Quoique nous sachions désormais que les infections pulmonaires touchant les patients fibro-kystiques sont complexes, Pseudomonas aeruginosa demeure un défi considérable étant donné qu’il s'agit de l’agent pathogène le plus répandu et qu’il est une cible majeure des antibiotiques utilisés chez les patients fibro-kystiques adultes. Malheureusement, les antibiotiques n’éradiquent pas efficacement cette bactérie une fois l’infection chronique installée, même quand la bactérie n'est pas considérée comme étant « résistante » aux antibiotiques, selon les tests réalisés au laboratoire de microbiologie de l’hôpital.

Nous croyons, à l’instar d’autres chercheurs, que c'est pourquoi les antibiotiques sont beaucoup moins efficaces qu’ils le devraient dans le traitement de l’infection chronique car Pseudomonas agit comme si elle était tolérante aux antibiotiques. C'est ce qu’on appelle l’« indifférence bactérienne », alors que la bactérie résiste aux effets toxiques des antibiotiques (souvent à plusieurs classes d’antibiotiques). Les chercheurs savent depuis longtemps que la bactérie, lorsqu’elle épuise ses nutriments (dans une éprouvette, chez un hôte ou dans un biofilm), ralentit sa croissance et devient hautement tolérante aux antibiotiques. Malgré que l’on ait observé ce phénomène depuis longtemps, nous en savons étonnamment peu sur le mécanisme à la base de la tolérance.

Mon équipe étudie les mécanismes qui permettent à Pseudomonas de tolérer les antibiotiques, et a récemment découvert une nouvelle fonction, soit un système de signalisation (appelé la réponse stringente) et les superoxydes dismutases (une enzyme antioxydante).
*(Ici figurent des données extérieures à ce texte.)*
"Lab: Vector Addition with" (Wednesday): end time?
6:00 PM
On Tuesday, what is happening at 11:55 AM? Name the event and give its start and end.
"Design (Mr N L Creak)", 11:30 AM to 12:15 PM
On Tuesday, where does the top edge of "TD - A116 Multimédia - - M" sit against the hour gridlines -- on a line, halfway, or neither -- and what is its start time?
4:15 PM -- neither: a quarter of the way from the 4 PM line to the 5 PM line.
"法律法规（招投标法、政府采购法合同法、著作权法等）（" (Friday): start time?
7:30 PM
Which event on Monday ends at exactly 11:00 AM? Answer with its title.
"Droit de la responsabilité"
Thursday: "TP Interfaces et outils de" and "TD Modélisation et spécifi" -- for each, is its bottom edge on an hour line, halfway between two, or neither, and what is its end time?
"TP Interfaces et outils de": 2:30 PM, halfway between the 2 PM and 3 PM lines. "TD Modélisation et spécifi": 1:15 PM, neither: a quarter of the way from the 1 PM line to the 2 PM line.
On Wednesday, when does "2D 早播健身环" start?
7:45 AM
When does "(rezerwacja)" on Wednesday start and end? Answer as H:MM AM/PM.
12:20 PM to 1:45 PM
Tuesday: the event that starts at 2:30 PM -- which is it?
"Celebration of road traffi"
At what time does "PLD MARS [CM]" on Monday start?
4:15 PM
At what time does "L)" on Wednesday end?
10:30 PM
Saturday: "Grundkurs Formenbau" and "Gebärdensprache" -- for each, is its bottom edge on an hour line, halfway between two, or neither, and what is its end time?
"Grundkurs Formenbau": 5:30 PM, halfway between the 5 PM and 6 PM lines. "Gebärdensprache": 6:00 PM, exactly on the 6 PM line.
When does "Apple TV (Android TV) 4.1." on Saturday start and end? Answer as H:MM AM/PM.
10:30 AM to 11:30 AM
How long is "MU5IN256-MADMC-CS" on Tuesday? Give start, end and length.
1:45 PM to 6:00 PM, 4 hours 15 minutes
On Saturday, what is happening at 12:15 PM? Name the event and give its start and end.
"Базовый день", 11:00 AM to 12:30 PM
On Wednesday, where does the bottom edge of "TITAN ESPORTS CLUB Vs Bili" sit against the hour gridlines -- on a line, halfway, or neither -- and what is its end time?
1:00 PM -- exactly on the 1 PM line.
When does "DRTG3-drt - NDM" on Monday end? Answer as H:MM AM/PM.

Nous avons découvert que lorsque Pseudomonas est en situation de stress ou de carence en nutriments, elle s’adapte en modifiant sa membrane cellulaire afin de la rendre moins perméable. Étant donné que la membrane sert de barrière empêchant les médicaments (incluant les antibiotiques) de pénétrer la cellule, nous avons montré qu’après le ralentissement de sa croissance, Pseudomonas devient tolérante aux antibiotiques en altérant la perméabilité de sa membrane cellulaire, et ce changement adaptatif nécessite la fonction de signalisation de la réponse stringente et l’action des superoxydes dismutases

Qu'est-ce que cela signifie pour les personnes atteintes de FK?

Nos découvertes demeurent au stade fondamental, et ne peuvent pas encore servir à la mise au point de traitements pour les patients fibro-kystiques. Toutefois, la compréhension de ces mécanismes de base est essentielle pour le développement de traitements à venir. Nous savons très peu de choses sur les fonctions cellulaires qui jouent un rôle important dans la tolérance et sur comment surmonter cette tolérance, et nous espérons que nos découvertes nous aideront à cibler de nouvelles stratégies pour améliorer l’efficacité de nos antibiotiques actuels.

Quelles sont les prochaines étapes de vos travaux?

Nous voulons mieux définir les mécanismes moléculaires qui rendent les membranes de cellules non en croissance hautement perméables et définir des cibles potentielles de traitements « anti-tolérance ». Nous sommes sur des pistes prometteuses et espérons que cela nous rapprochera de la mise au point de nouveaux anti-infectieux pour les patients atteints de FK.

 

BIOGRAPHIE :

La Dre Dao Nguyen est professeure agrégée à la Faculté de médecine de l'Université McGill, chercheuse à l’Institut de recherche du Centre universitaire de santé McGill et aux Laboratoires Meakins Christie, et chercheuse-clinicienne au service de médecine respiratoire du Centre universitaire de santé McGill. Ses travaux portent surtout sur la microbiologie de la FK, en particulier la microbiologie moléculaire de Pseudomonas aeruginosa, la tolérance aux antibiotiques et les biofilms, ainsi que les interactions hôte-pathogènes dans les infections pulmonaires FK. Elle a reçu une bourse de chercheur de Fibrose kystique Canada, une bourse de clinicien-chercheur des IRSC et une bourse de carrière du Fonds Burroughs Wellcome pour un chercheur médical.